» **EXERCISE PROMPT**: Quote the records from the line containing "و بسیار مهم" through the end of the records, and leave the pictures out.

*** Opening of DATA FOR PROCESSING ***

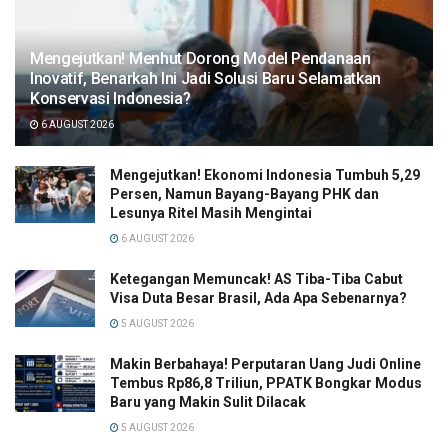
Mengejutkan! Menhut Dorong Model Pendanaan
Inovatif, Benarkah Ini Jadi Solusi Baru Selamatkan
Konservasi Indonesia?
6 AUGUST 2026
Mengejutkan! Ekonomi Indonesia Tumbuh 5,29
Persen, Namun Bayang-Bayang PHK dan
Lesunya Ritel Masih Mengintai
6 AUGUST 2026
Ketegangan Memuncak! AS Tiba-Tiba Cabut
Visa Duta Besar Brasil, Ada Apa Sebenarnya?
5 AUGUST 2026
Makin Berbahaya! Perputaran Uang Judi Online
Tembus Rp86,8 Triliun, PPATK Bongkar Modus
Baru yang Makin Sulit Dilacak
5 AUGUST 2026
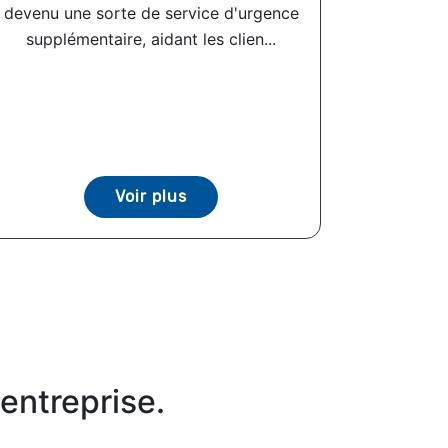
devenu une sorte de service d'urgence
supplémentaire, aidant les clien...
Voir plus
entreprise.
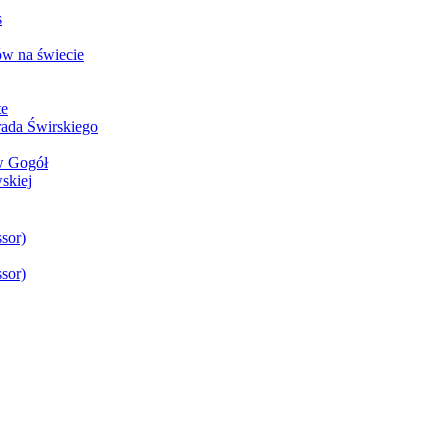
s
w na świecie
te
rada Świrskiego
aw Gogół
skiej
sor)
sor)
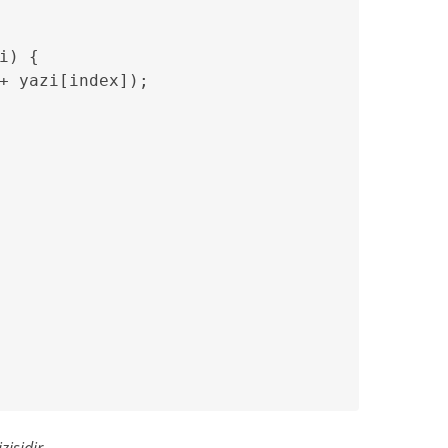
i) {

+ yazi[index]);
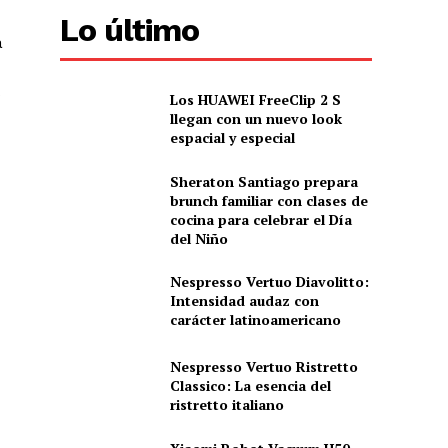
Lo último
a
s
Los HUAWEI FreeClip 2 S
llegan con un nuevo look
espacial y especial
Sheraton Santiago prepara
brunch familiar con clases de
cocina para celebrar el Día
del Niño
Nespresso Vertuo Diavolitto:
Intensidad audaz con
carácter latinoamericano
Nespresso Vertuo Ristretto
Classico: La esencia del
ristretto italiano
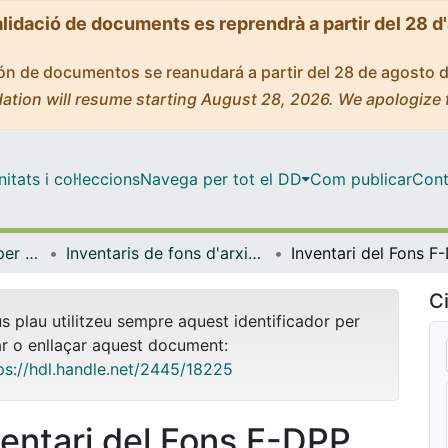
alidació de documents es reprendrà a partir del 28 d
ción de documentos se reanudará a partir del 28 de agosto 
ation will resume starting August 28, 2026. We apologize 
tats i col·leccions
Navega per tot el DD
Com publicar
Cont
Centre de Recursos per a l'Aprenentatge i la Investigació (CRAI-UB) - Institucional
Inventaris de fons d'arxiu i de col·leccions especials (CRAI-UB)
Ci
us plau utilitzeu sempre aquest identificador per
ar o enllaçar aquest document:
ps://hdl.handle.net/2445/18225
ventari del Fons F-DPP,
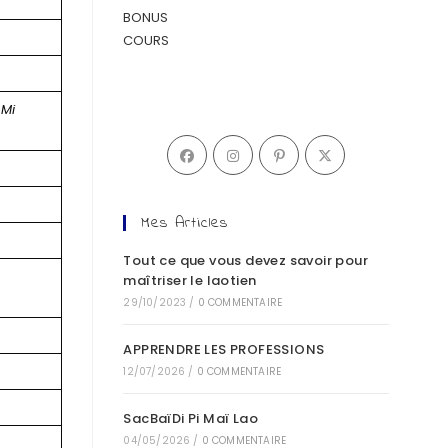
BONUS
COURS
 Mi
Mes Articles
Tout ce que vous devez savoir pour
maîtriser le laotien
29/10/2023
/
0 COMMENTAIRE
APPRENDRE LES PROFESSIONS
12/07/2026
/
0 COMMENTAIRE
SacBaïDi Pi Maï Lao
04/05/2026
/
0 COMMENTAIRE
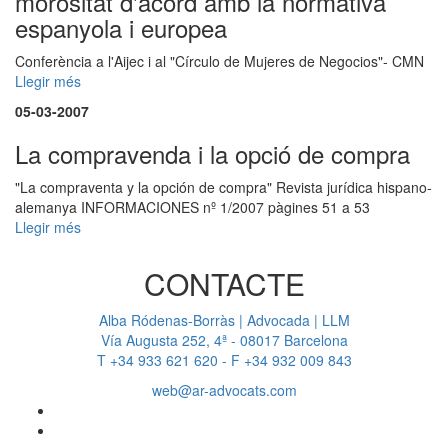
morositat d'acord amb la normativa
espanyola i europea
Conferència a l'Aijec i al "Círculo de Mujeres de Negocios"- CMN
Llegir més
05-03-2007
La compravenda i la opció de compra
"La compraventa y la opción de compra" Revista jurídica hispano-
alemanya INFORMACIONES nº 1/2007 pàgines 51 a 53
Llegir més
CONTACTE
Alba Ródenas-Borràs | Advocada | LLM
Vía Augusta 252, 4ª - 08017 Barcelona
T +34 933 621 620 - F +34 932 009 843
web@ar-advocats.com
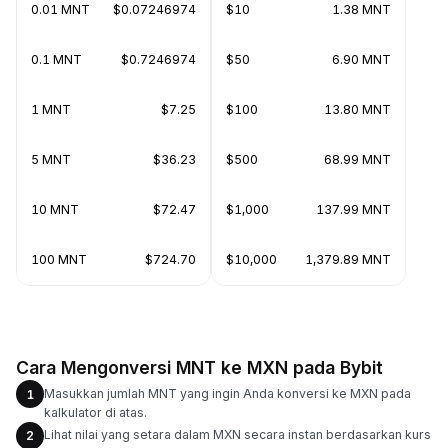
0.01 MNT
$0.07246974
$10
1.38 MNT
0.1 MNT
$0.7246974
$50
6.90 MNT
1 MNT
$7.25
$100
13.80 MNT
5 MNT
$36.23
$500
68.99 MNT
10 MNT
$72.47
$1,000
137.99 MNT
100 MNT
$724.70
$10,000
1,379.89 MNT
Cara Mengonversi MNT ke MXN pada Bybit
Masukkan jumlah MNT yang ingin Anda konversi ke MXN pada
1
kalkulator di atas.
Lihat nilai yang setara dalam MXN secara instan berdasarkan kurs
2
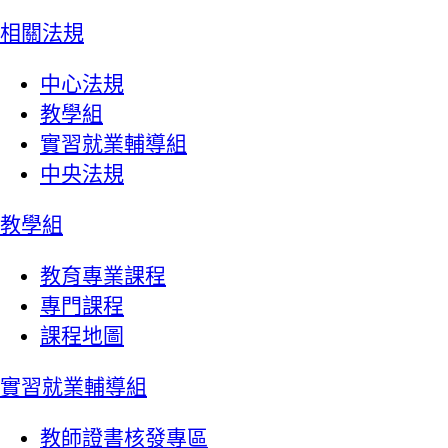
相關法規
中心法規
教學組
實習就業輔導組
中央法規
教學組
教育專業課程
專門課程
課程地圖
實習就業輔導組
教師證書核發專區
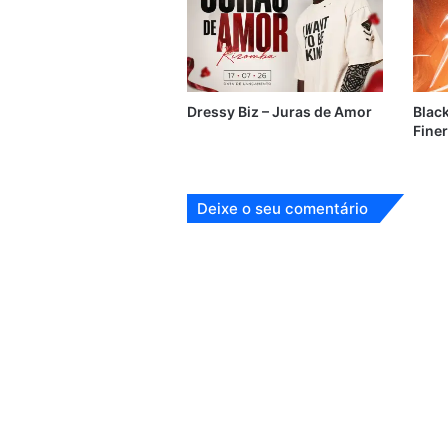
Dressy Biz – Juras de Amor
Black
Finer
Deixe o seu comentário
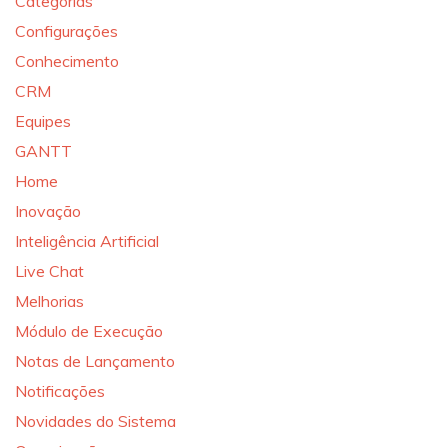
Categorias
Configurações
Conhecimento
CRM
Equipes
GANTT
Home
Inovação
Inteligência Artificial
Live Chat
Melhorias
Módulo de Execução
Notas de Lançamento
Notificações
Novidades do Sistema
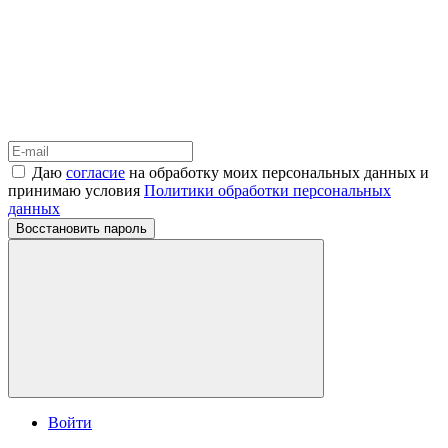
Даю
согласие
на обработку моих персональных данных и
принимаю условия
Политики обработки персональных
данных
Восстановить пароль
Войти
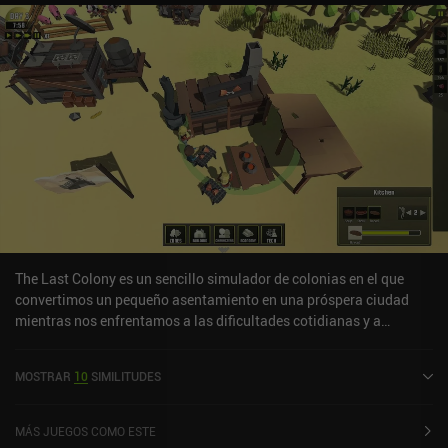
The Last Colony es un sencillo simulador de colonias en el que
convertimos un pequeño asentamiento en una próspera ciudad
mientras nos enfrentamos a las dificultades cotidianas y a
salvajes forasteros. Empezando con sólo tres personas en nuestra
colonia, tenemos que reunir suficientes recursos para que
MOSTRAR
10
SIMILITUDES
sobrevivan y crezcan. Para ello, asignamos a nuestros aldeanos
tareas como la agricultura, la construcción, el corte de madera o la
extracción de piedras. Y luego utilizamos estos recursos para
MÁS JUEGOS COMO ESTE
construir diversas instalaciones de producción y hábitats para que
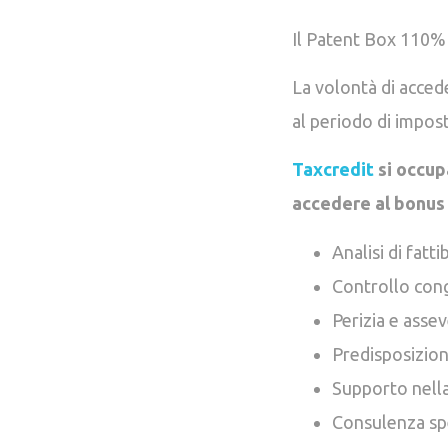
Il Patent Box 110% c
La volontà di accede
al periodo di impost
Taxcredit
si occup
accedere al bonus
Analisi di fatti
Controllo cong
Perizia e asse
Predisposizio
Supporto nell
Consulenza spec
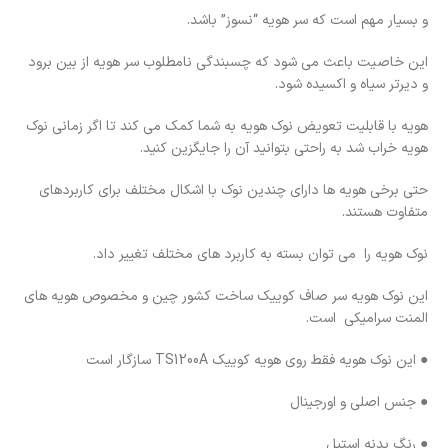
و بسیار مهم است که سر هویه “نسوز” باشد.
این خاصیت باعث می شود که چسبندگی نامطلوب سر هویه از بین برود
و دیرتر سیاه و اکسیده شود.
هویه با قابلیت تعویض نوک هویه به شما کمک می کند تا اگر زمانی نوک
هویه خراب شد به راحتی بتوانید آن را جایگزین کنید.
حتی برخی هویه ها دارای چندین نوک با اشکال مختلف برای کاربردهای
متفاوت هستند.
نوک هویه را می توان بسته به کاربرد های مختلف تغییر داد.
این نوک هویه سر صاف کوییک ساخت کشور چین و مخصوص هویه های
المنت سرامیکی است.
● این نوک هویه فقط روی هویه کوییک TS1200A سازگار است
● جنس اصلی و اورجینال
● رنگ بدنه استیل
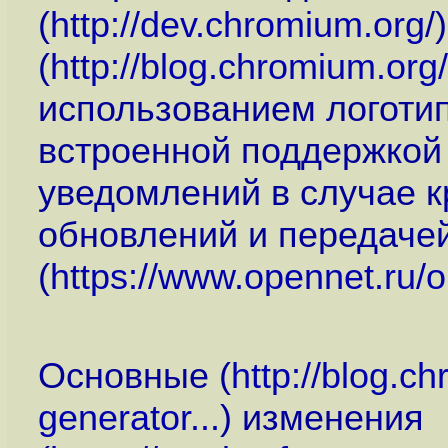
(
http://dev.chromium.org
/
(
http://blog.chromium.or
использованием логотип
встроенной поддержкой
уведомлений в случае к
обновлений и передаче
(
https://www.opennet.ru
Основные (
http://blog.c
generator...
) изменения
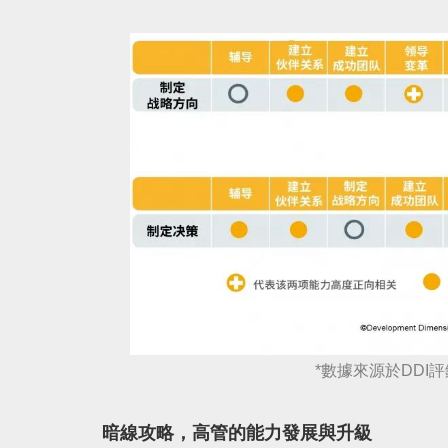
*數據來源於DDI評鑑中
暗線攻略，高管的能力發展與升級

*** Close of DATA FOR PROCESSING ***

» **RESULT OF THIS TASK**:
و بسیار مهم است که سر هویه “نسوز” باشد.
این خاصیت باعث می شود که چسبندگی نامطلوب سر هویه از بین برود
و دیرتر سیاه و اکسیده شود.
هویه با قابلیت تعویض نوک هویه به شما کمک می کند تا اگر زمانی نوک
هویه خراب شد به راحتی بتوانید آن را جایگزین کنید.
حتی برخی هویه ها دارای چندین نوک با اشکال مختلف برای کاربردهای
متفاوت هستند.
نوک هویه را می توان بسته به کاربرد های مختلف تغییر داد.
این نوک هویه سر صاف کوییک ساخت کشور چین و مخصوص هویه های
المنت سرامیکی است.
● این نوک هویه فقط روی هویه کوییک TS1200A سازگار است
● جنس اصلی و اورجینال
● رنگ بدنه استیل
(
http://dev.chromium.org
/
(
http://blog.chromium.or
использованием логотип
встроенной поддержкой
уведомлений в случае к
обновлений и передаче
(
https://www.opennet.ru
Основные (
http://blog.c
generator...
) изменения
*數據來源於DDI評鑑中
暗線攻略，高管的能力發展與升級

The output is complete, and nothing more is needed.